If this topic is a re-hash from the past, I apologize. I searched the forum but couln't find an answer to my question.

I have been using a Rockler router table top with a PC 7539 for several years. I just learned that Rockler has discontinued the 9" X 13" aluminum insert so, my plans to add an 890 series are dashed. To expand my system, I will have to scrap the table and obsolete insert.

As I begin to look at alternatives, I notice that there several "standard" sizes on the market. I am now gun-shy and don't want to buy another "beta" recorder when the rest of the world has moved through VHS, DVD, BluRay and digital!

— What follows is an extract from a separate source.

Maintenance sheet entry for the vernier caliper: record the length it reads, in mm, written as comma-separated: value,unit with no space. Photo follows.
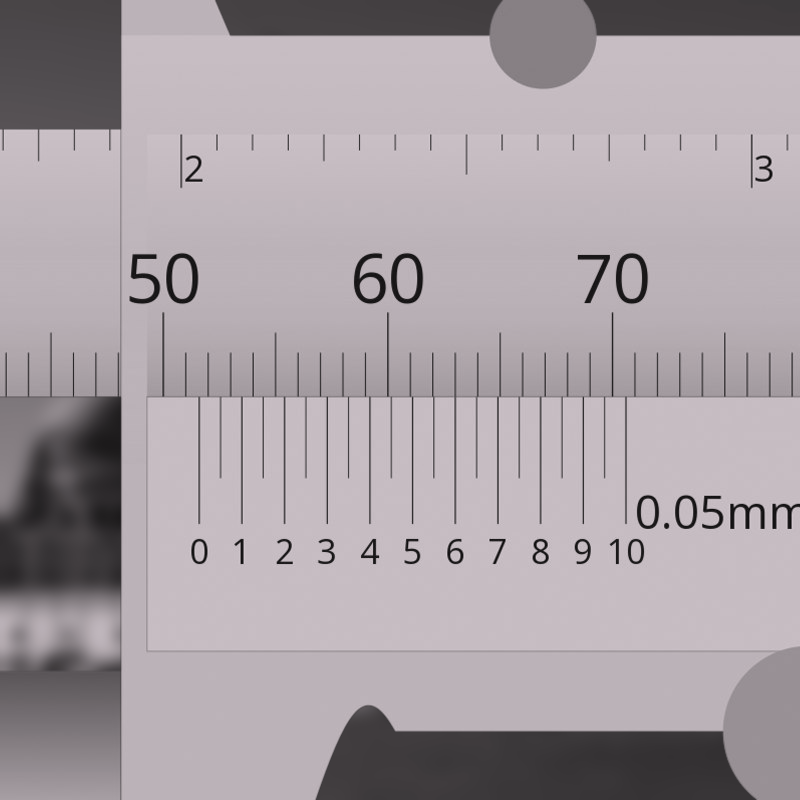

Any suggestions on which of the insert sizes are closer to a "standard" that will stay around??


----------



## Chuck-grmi (May 18, 2010)

I would just buy the one that fits your router the best and then router the matching opening into your table and insert the plate with router attached


----------



## jschaben (Jun 21, 2009)

qits said:


> If this topic is a re-hash from the past, I apologize. I searched the forum but couln't find an answer to my question.
> 
> I have been using a Rockler router table top with a PC 7539 for several years. I just learned that Rockler has discontinued the 9" X 13" aluminum insert so, my plans to add an 890 series are dashed. To expand my system, I will have to scrap the table and obsolete insert.
> 
> ...


Hi Mike - Why not just redrill your plate for the 890?
You could also just get a larger phenolic plate and cut down, or even cut down an aluminum one. If you haven't the equipment to deal with aluminum I'm sure there would be a machine shop around that could do it for a nominal charge.


----------



## qits (Apr 29, 2005)

Chuck-grmi said:


> I would just buy the one that fits your router the best and then router the matching opening into your table and insert the plate with router attached


Thanks, Chuck
Thanks for the feedback. That was my "plan A" but the new plates are smaller in one or both directions than my current plate. I would end up with a pretty large gap.
Mike


----------



## qits (Apr 29, 2005)

jschaben said:


> Hi Mike - Why not just redrill your plate for the 890?
> You could also just get a larger phenolic plate and cut down, or even cut down an aluminum one. If you haven't the equipment to deal with aluminum I'm sure there would be a machine shop around that could do it for a nominal charge.


Thanks for the suggestions, John.
I plan to look at re-drilling my current insert to see how swiss cheeselike it will be. After thinking more about your idea of making new inserts, I dug around under the workbench and found a good sized chunk of 3/8" Plexiglass. I think I'll try the new insert route, first.
Thanks again.
Mike


----------